Uber Technologies Inc. is partnering with FBN Holdings Plc’s First Bank Nigeria to provide loans to drivers as a cash crunch in Africa’s most populous nation and a shrinking economy makes it harder for people to afford cars.

“A lot of drivers on the platform have to find somebody who can afford to buy’’ the vehicle for them and the economic situation makes it difficult, Ebi Atawodi, general manager for Uber’s Nigeria unit, said in an interview in Lagos, the nation’s commercial capital. “Usually they are working for a partner who has bought the vehicle.’’

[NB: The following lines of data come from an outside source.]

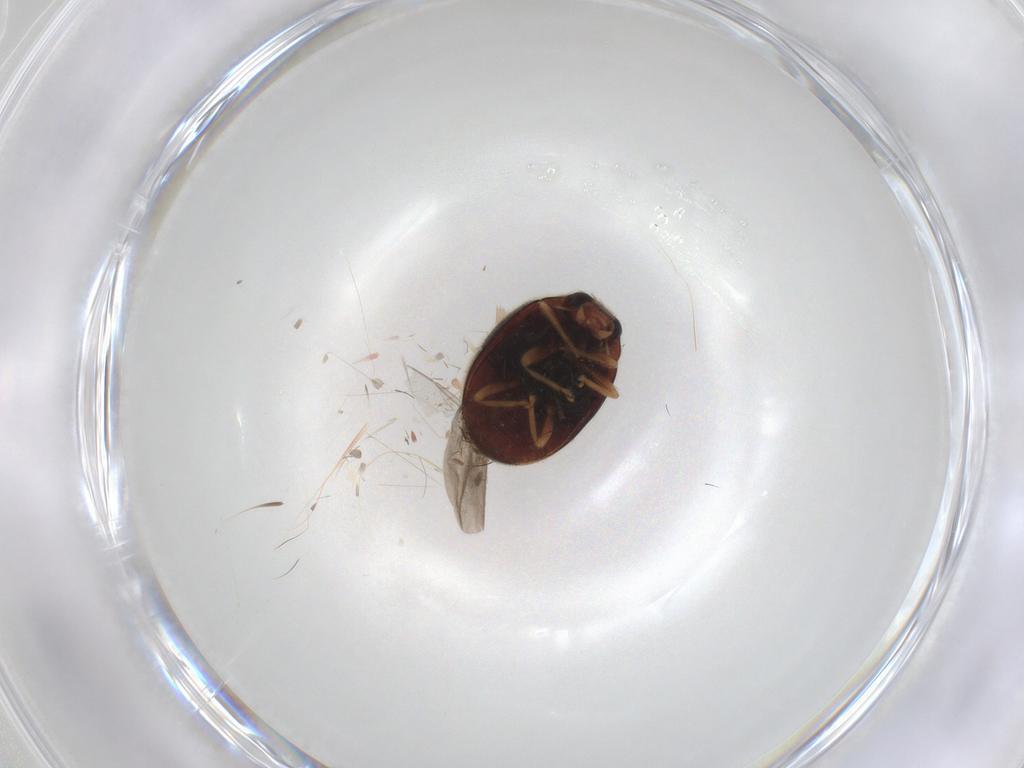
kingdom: Animalia
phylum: Arthropoda
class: Insecta
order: Coleoptera
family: Coccinellidae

According to Bloomberg report monitored by business247 News Online, First Bank will extend a 2.5 million-naira loan ($7,930) to each qualified driver for the purchase of a second-hand car at an interest rate of 20 percent and repayable after two years, she said. To qualify for the loan, the driver “will need to be able to demonstrate an average driver-performance rating of higher than 4.5 and have earned more than 2.4 million naira’’ in the past six months, Atawodi said.

The Nigerian economy is struggling to cope with a halving in the price of crude oil price since 2014, which eroded government revenue and impaired the ability of authorities at federal and state levels to pay salaries and stimulate growth. The economy is set to shrink 1.7 percent in 2016, according to the International Monetary Fund, which would be the first full-year recession in a quarter of a century.

First Bank will use part of its 10 billion-naira auto-credit facility to fund the Uber program, Gbenga Shobo, deputy managing director for the Lagos-based lender, said in the same interview. The bank is targeting 90 drivers at the pilot stage, he said.

Uber, which connects drivers with passengers via its smartphone application in more than 300 cities across the world, is operating in Nigeria’s capital, Abuja, and commercial hub of Lagos since it entered the West African nation’s market in 2014. It currently has more than 2,000 drivers and is targeting 4,000 by the end of this year, according to Atawodi. The company has offered over a million trips in the country, she said.